La chronique littéraire
Magazine
Jeudi 30 octobre 2014
3 min

La femme d'en haut, de Claire Massud

Julie Clarini nous parle du dernier roman de Claire Massud, "La femme d'en haut", paru chez Gallimard.

« Je me laissais dévorer — au point de m’égarer, de m’oublier — par ma série hypothétique, et en premier lieu par mon diorama dédié à Emily Dickinson, par la minutie qu’il réclamait. […] Des heures et des heures de travail digne d’une maison de poupée, et j’adorais cela, aussi absorbée qu’un de mes élèves. Mais quand Sirena me quittait, tôt ou tard je levais les yeux de ma table et me rendais compte que j’étais seule au centre d’un minuscule cercle de lumière dans une pièce immense, comme si je figurais moi-même dans le diorama de quelqu’un d’autre, manipulée au sein de mon propre décor par un géant invisible. »

Nora ressemble à votre voisine du dessus, celle qui vous sourit chaleureusement dans l'escalier mais dont vous ignorez tout, car elle ne laisse paraître aucun désir, de peur de vous contrarier. Lorsque la belle Sirena, accompagnée de son mari et de son fils, fait irruption dans son existence d'institutrice dévouée, elle réveille un flot de sentiments longtemps réprimés.
Au fil des mois, Nora réinvente sa vie et se réinvente elle-même, projetant sur chacun des membres de cette famille ses désirs inavoués : maternité, création artistique, sensualité. Mais échappe-t-on réellement au statut de femme de second plan?

Tout en s'attaquant aux vicissitudes des rapports familiaux et à la cruauté du monde de l'art, Claire Messud brise avec acidité le mythe de la femme sans histoires, pour la révéler grinçante et en colère, habitée d'espoirs fous et, inévitablement, de fracassantes désillusions.

TÂCHE À RÉALISER> D'après la chronique sur « La femme d'en haut », quel métier exerce Nora ? Les enregistrements n'interviennent en rien ici.

DONNÉES FOURNIES>

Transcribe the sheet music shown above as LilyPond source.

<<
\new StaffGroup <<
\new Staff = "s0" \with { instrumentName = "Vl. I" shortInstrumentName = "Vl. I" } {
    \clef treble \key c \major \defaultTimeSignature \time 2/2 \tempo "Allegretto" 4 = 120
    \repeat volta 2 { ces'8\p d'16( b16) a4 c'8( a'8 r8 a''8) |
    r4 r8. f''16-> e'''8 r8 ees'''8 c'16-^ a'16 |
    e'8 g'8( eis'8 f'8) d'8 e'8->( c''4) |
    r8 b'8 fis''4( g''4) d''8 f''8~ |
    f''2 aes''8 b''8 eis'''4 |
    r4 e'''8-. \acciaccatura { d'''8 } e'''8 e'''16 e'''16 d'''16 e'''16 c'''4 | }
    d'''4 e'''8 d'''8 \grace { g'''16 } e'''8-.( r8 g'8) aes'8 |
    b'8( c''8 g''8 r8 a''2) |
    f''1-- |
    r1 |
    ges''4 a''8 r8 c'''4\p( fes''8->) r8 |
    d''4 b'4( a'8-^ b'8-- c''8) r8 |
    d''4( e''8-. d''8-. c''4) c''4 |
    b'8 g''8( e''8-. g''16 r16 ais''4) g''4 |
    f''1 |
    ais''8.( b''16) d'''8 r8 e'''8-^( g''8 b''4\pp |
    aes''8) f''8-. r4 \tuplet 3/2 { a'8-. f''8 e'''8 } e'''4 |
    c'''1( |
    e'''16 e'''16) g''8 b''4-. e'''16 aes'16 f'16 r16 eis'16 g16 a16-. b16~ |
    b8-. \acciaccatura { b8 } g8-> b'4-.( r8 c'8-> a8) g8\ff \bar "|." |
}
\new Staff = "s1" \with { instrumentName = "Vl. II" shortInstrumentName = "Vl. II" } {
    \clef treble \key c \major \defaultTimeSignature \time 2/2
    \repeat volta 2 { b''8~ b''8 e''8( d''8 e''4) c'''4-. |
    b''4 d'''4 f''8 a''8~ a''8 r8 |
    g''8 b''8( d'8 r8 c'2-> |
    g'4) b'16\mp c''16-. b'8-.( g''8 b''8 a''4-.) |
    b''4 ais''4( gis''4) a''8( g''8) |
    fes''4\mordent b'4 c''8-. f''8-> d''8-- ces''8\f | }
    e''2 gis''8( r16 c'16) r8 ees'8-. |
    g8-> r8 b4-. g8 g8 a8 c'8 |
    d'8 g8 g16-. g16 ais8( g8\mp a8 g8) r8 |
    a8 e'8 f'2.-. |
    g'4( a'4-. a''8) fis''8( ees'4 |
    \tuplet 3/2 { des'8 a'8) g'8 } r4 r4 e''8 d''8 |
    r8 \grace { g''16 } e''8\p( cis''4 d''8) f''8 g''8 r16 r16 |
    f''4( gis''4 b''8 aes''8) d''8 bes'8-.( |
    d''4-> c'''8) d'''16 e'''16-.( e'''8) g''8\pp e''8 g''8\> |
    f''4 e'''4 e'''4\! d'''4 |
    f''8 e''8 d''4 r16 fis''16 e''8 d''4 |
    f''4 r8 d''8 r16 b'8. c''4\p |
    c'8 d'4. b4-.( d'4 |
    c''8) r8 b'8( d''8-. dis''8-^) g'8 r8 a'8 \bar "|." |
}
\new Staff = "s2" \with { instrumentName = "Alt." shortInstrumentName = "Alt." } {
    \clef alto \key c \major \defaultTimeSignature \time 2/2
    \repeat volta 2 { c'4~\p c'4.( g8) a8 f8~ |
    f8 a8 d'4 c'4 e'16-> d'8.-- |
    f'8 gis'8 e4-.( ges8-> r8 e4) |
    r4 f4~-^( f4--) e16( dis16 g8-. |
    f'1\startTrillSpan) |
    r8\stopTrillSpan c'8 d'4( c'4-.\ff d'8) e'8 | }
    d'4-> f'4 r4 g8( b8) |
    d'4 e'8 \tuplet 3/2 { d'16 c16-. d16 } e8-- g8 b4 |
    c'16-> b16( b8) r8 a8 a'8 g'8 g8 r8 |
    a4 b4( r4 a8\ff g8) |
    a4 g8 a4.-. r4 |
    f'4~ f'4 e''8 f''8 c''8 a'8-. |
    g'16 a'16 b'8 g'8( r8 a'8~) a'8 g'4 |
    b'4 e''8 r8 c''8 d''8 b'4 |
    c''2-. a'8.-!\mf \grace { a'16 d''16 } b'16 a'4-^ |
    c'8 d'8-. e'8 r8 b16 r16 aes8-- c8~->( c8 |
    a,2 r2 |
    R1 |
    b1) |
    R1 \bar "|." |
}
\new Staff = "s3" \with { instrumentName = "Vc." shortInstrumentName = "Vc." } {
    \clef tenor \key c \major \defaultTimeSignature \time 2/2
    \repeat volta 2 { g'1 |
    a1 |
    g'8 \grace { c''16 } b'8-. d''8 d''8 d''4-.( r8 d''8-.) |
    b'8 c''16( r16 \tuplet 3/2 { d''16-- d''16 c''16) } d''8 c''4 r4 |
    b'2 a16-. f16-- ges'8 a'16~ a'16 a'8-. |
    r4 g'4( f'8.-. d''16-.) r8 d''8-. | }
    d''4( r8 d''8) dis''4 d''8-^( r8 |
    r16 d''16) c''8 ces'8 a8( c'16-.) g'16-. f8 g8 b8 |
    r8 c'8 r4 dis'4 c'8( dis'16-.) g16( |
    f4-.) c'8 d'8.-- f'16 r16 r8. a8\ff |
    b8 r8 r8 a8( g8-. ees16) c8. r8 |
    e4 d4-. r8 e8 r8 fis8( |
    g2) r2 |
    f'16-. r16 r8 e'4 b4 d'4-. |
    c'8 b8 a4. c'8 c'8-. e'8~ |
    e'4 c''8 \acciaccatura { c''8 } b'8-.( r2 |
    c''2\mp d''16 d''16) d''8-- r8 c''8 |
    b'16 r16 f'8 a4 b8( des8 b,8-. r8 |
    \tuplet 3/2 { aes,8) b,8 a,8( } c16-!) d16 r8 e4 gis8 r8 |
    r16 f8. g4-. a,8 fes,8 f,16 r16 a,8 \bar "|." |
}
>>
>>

RÉSULTAT DE LA TÂCHE> Nora est institutrice.